A Pura Verdade

“A Pura Verdade”- “All is True”, Reino Unido, 2018 “A Pura Verdade”- “All is True”, Reino Unido, 2018

Direção: Kenneth Branagh

As primeiras imagens mostram um quadro a óleo de William Shakespeare, o mais famoso escritor de lingua inglesa, um personagem que ocupou vários estudiosos a questionar a autoria de suas peças.

O argumento principal era que o dito autor não poderia ter escrito as peças que levavam seu nome, já que ele não era mencionado em nenhum documento que comprovasse sua escolaridade, cultura e nem mesmo viagens citadas em seus escritos.

Kenneth Branagh, o diretor e ator que interpreta Shakespeare no filme, tem uma cena, escrita por Ben Helton, responsável pelo roteiro, que combina com o titulo do filme. É tudo verdade. Nela, um jovem pergunta a Shakespeare como se faz para ser um escritor como ele. Sabe que o respeitado autor de tantas peças nunca viajou nem estudou para isso. E Shakespare responde :

“- Use sua imaginação. Procure dentro de si mesmo e se lembre de todas as experiências vividas, ouvidas ou lidas. Isso vai ser a sua escrita.”

Mas voltemos ao início.

Ficamos sabendo que o famoso teatro em que Shakespeare montava suas peças foi destruido num incêndio em 1613. Perdendo seu espaço, William Shakespeare (1564-1616) volta para sua casa em Stratford-upon-Avon, no campo inglês, onde nascera.

São seus últimos anos de vida e ele está de luto tanto por si mesmo (nunca mais escreverá nenhuma peça), quanto pelo seu filho Hamnet que morreu, vítima da peste, quando o pai estava ausente.

É recebido com frieza pela esposa Anne Hathaway (Judi Dench) que reclama sutilmente que ele apareceu pouco para visitá-la, entretido que estava em Londres. As duas filhas, Susanna(Lydia Wilson) e Judith (Katryn Wilder) também parecem distantes. A primeira, casada com um puritano, procura o amor fora do casamento e Judith, a solteira, tem muita raiva em suas palavras ásperas para o pai. E guarda um segredo.

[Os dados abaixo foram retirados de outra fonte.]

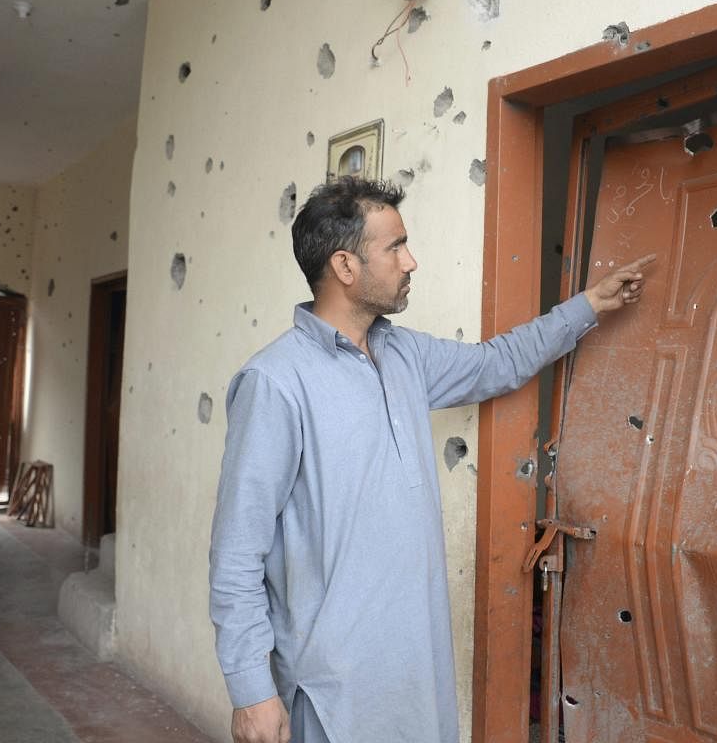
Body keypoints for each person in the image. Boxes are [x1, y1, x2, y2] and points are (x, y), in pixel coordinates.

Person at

Mas o luto que William não viveu  pelo filho e a crença de que perdera o herdeiro de sua pena, um menino brilhante, vai mostrar ser uma história mal contada.

Aliás o filme demonstra como as mulheres eram seres de segunda categoria na sociedade inglesa da época. Enquanto o filho homem ia para a escola, as filhas e a mulher dele iam para a cozinha. Nada é verdade, diz a filha Judith, impulsionada por uma enorme raiva quando fala que “morreu o gêmeo errado”, referindo-se ao filho homem, grande orgulho do pai por seus poemas.

Ela não vai resistir e o segredo será revelado, causando grande consternação.

Quanto aos sonetos, obra muito apreciada de Shakespeare, trazem uma notável visita à casa do poeta. O Conde de Southampton (Ian McKellen) tem um momento comovente quando, após o poeta recitar os versos dedicados a ele quando jovem, repete a recitação mas com entonação muito diferente e terna.

A ocupação principal do dono da casa é o trabalho num  jardim, dedicado ao filho morto. A natureza que rodeia o jardim tem uma qualidade irreal, que a fotografia do filme (Zac Nicholson) conseguiu realizar com beleza e magia.

Os interiores da casa são o palco onde se colocam os atores, cada um com a sua verdade. Tudo à luz de velas.

O filme “A Pura Verdade” demonstra como a realidade pode ser múltipla, dependendo de quem a vive, podendo levar a enganos e sofrimentos.

Um filme com excelentes interpretações e muito material para reflexões.